An article in today’s Boston Globe might help to debunk one of the more pervasive myths that distorts U.S. foreign policy: the belief that access to oil from the Middle East is a vital national security issue for the United States.


I discuss the issue in my book, The Power Problem (pp. 107–114). In addition, the Cato Institute and/​or Cato scholars have published no fewer than five papers and articles over the past two decades documenting the many reasons why access to oil — or any other natural resource, for that matter — should not be cast as a national security threat. (See, e.g. here, here, here, here and here).


An article in the journal Security Studies expands on the last of these papers, published by Eugene Gholz, at the University of Texas, and Daryl Press, at Dartmouth College. (Justin Logan deserves credit for locating an early version of this paper, and working with Gholz and Press to publish the paper in Cato’s Policy Analysis series in 2007).

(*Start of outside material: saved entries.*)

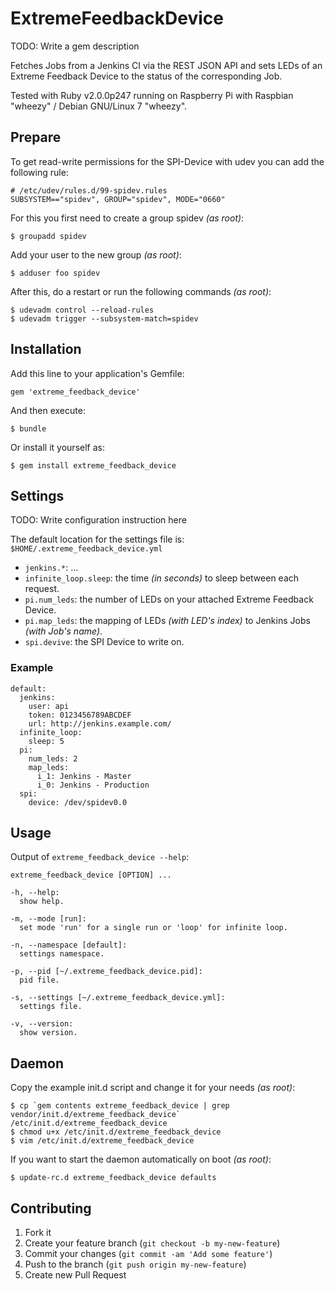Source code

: # ExtremeFeedbackDevice

TODO: Write a gem description

Fetches Jobs from a Jenkins CI via the REST JSON API and sets LEDs of an Extreme Feedback Device to the status of the corresponding Job.

Tested with Ruby v2.0.0p247 running on Raspberry Pi with Raspbian "wheezy" / Debian GNU/Linux 7 "wheezy".

## Prepare

To get read-write permissions for the SPI-Device with udev you can add the following rule:

    # /etc/udev/rules.d/99-spidev.rules
    SUBSYSTEM=="spidev", GROUP="spidev", MODE="0660"

For this you first need to create a group spidev _(as root)_:

    $ groupadd spidev

Add your user to the new group _(as root)_:

    $ adduser foo spidev

After this, do a restart or run the following commands _(as root)_:

    $ udevadm control --reload-rules
    $ udevadm trigger --subsystem-match=spidev

## Installation

Add this line to your application's Gemfile:

    gem 'extreme_feedback_device'

And then execute:

    $ bundle

Or install it yourself as:

    $ gem install extreme_feedback_device

## Settings

TODO: Write configuration instruction here

The default location for the settings file is: `$HOME/.extreme_feedback_device.yml`

* `jenkins.*`: ...
* `infinite_loop.sleep`: the time _(in seconds)_ to sleep between each request.
* `pi.num_leds`: the number of LEDs on your attached Extreme Feedback Device.
* `pi.map_leds`: the mapping of LEDs _(with LED's index)_ to Jenkins Jobs _(with Job's name)_.
* `spi.devive`: the SPI Device to write on.

### Example

    default:
      jenkins:
        user: api
        token: 0123456789ABCDEF
        url: http://jenkins.example.com/
      infinite_loop:
        sleep: 5
      pi:
        num_leds: 2
        map_leds:
          i_1: Jenkins - Master
          i_0: Jenkins - Production
      spi:
        device: /dev/spidev0.0

## Usage

Output of `extreme_feedback_device --help`:

    extreme_feedback_device [OPTION] ...

    -h, --help:
      show help.

    -m, --mode [run]:
      set mode 'run' for a single run or 'loop' for infinite loop.

    -n, --namespace [default]:
      settings namespace.

    -p, --pid [~/.extreme_feedback_device.pid]:
      pid file.

    -s, --settings [~/.extreme_feedback_device.yml]:
      settings file.

    -v, --version:
      show version.

## Daemon

Copy the example init.d script and change it for your needs _(as root)_:

    $ cp `gem contents extreme_feedback_device | grep vendor/init.d/extreme_feedback_device` /etc/init.d/extreme_feedback_device
    $ chmod u+x /etc/init.d/extreme_feedback_device
    $ vim /etc/init.d/extreme_feedback_device

If you want to start the daemon automatically on boot _(as root)_:

    $ update-rc.d extreme_feedback_device defaults

## Contributing

1. Fork it
2. Create your feature branch (`git checkout -b my-new-feature`)
3. Commit your changes (`git commit -am 'Add some feature'`)
4. Push to the branch (`git push origin my-new-feature`)
5. Create new Pull Request
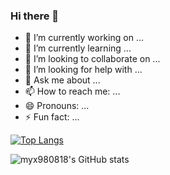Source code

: ### Hi there 👋

- 🔭 I’m currently working on ...
- 🌱 I’m currently learning ...
- 👯 I’m looking to collaborate on ...
- 🤔 I’m looking for help with ...
- 💬 Ask me about ...
- 📫 How to reach me: ...
- 😄 Pronouns: ...
- ⚡ Fun fact: ...

[![Top Langs](https://github-readme-stats.vercel.app/api/top-langs/?username=myx980818&layout=compact)](https://github.com/myx980818/github-readme-stats)


![myx980818's GitHub stats](https://github-readme-stats.vercel.app/api?username=myx980818&show_icons=true&theme=darcula)
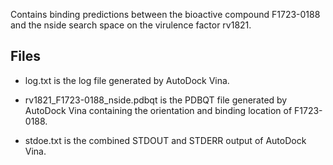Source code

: Contains binding predictions between the bioactive compound F1723-0188 and the nside search space on the virulence factor rv1821.

## Files

- log.txt is the log file generated by AutoDock Vina.

- rv1821_F1723-0188_nside.pdbqt is the PDBQT file generated by AutoDock Vina containing the orientation and binding location of F1723-0188.

- stdoe.txt is the combined STDOUT and STDERR output of AutoDock Vina.


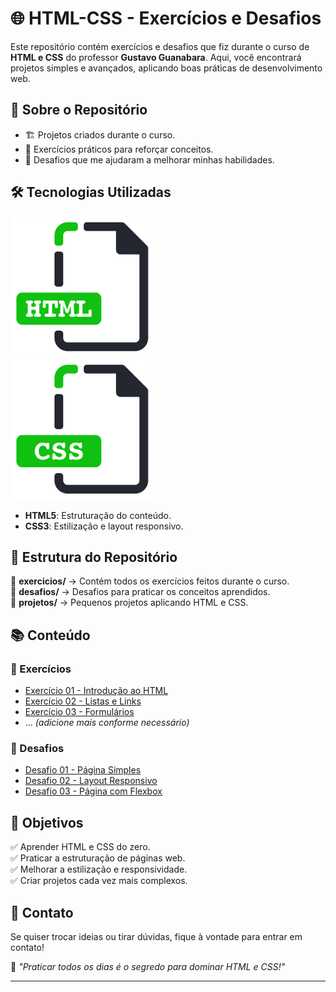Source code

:# 🌐 HTML-CSS - Exercícios e Desafios  

Este repositório contém exercícios e desafios que fiz durante o curso de **HTML e CSS** do professor **Gustavo Guanabara**. Aqui, você encontrará projetos simples e avançados, aplicando boas práticas de desenvolvimento web.  

## 📌 Sobre o Repositório  

- 🏗️ Projetos criados durante o curso.  
- 🚀 Exercícios práticos para reforçar conceitos.  
- 🎯 Desafios que me ajudaram a melhorar minhas habilidades.  

## 🛠️ Tecnologias Utilizadas  

![HTML5](https://github.com/WellingtonDeLacerda/html-css/blob/main/img/HTML.png)  
![CSS3](https://github.com/WellingtonDeLacerda/html-css/blob/main/img/CSS.png)  

- **HTML5**: Estruturação do conteúdo.  
- **CSS3**: Estilização e layout responsivo.  

## 📂 Estrutura do Repositório  

📁 **exercicios/** → Contém todos os exercícios feitos durante o curso.  
📁 **desafios/** → Desafios para praticar os conceitos aprendidos.  
📁 **projetos/** → Pequenos projetos aplicando HTML e CSS.  

## 📚 Conteúdo  

### 📝 Exercícios  
- [Exercício 01 - Introdução ao HTML](URL_EXERCICIO_01)  
- [Exercício 02 - Listas e Links](URL_EXERCICIO_02)  
- [Exercício 03 - Formulários](URL_EXERCICIO_03)  
- … *(adicione mais conforme necessário)*  

### 🚀 Desafios  
- [Desafio 01 - Página Simples](URL_DESAFIO_01)  
- [Desafio 02 - Layout Responsivo](URL_DESAFIO_02)  
- [Desafio 03 - Página com Flexbox](URL_DESAFIO_03)  

## 🎯 Objetivos  

✅ Aprender HTML e CSS do zero.  
✅ Praticar a estruturação de páginas web.  
✅ Melhorar a estilização e responsividade.  
✅ Criar projetos cada vez mais complexos.  

## 📩 Contato  

Se quiser trocar ideias ou tirar dúvidas, fique à vontade para entrar em contato!  

📌 _"Praticar todos os dias é o segredo para dominar HTML e CSS!"_  

---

But the Gholz/​Press plea that U.S. policy not fall victim to “energy alarmism” isn’t particularly controversial. Or, at least, it shouldn’t be. Writes the Globe’s Jeremy Kahn:

Gholz and Press are hardly the only researchers who have concluded that we are far too worried about oil shocks. The economy also faced a large increase in prices in the mid-2000s, largely as the result of surging demand from emerging markets, with no ill effects. “If you take any economics textbook written before 2000, it would talk about what a calamitous effect a doubling in oil prices would have,” said Philip Auerswald, an associate professor at George Mason University’s School of Public Policy who has written about oil shocks and their implications for US foreign policy. “Well, we had a price quadrupling from 2003 and 2007 and nothing bad happened.” (The recession of 2008–9 was triggered by factors unrelated to oil prices.)

And yet, the idea that is rejected by most economists is almost universally believed by politicians, and hyped by interest groups who stand to gain by stoking public fears. Auerswald explains:

“This argument is like the familiar old jeans of American politics,” he said. “They are nice and cozy and comfortable and everyone can wear them. Because of ethanol, the farm lobby loves it; for coal, well it’s their core argument; for the offshore drilling folks, they love it.” Even the environmental movement relies on it, he said, because they use it as bogeyman to scare Americans into taking renewable energy and energy conservation more seriously. As for the US military, “The US Navy is not interested in hearing that one of their two main theaters of operation has no justification for being,” Auerswald said.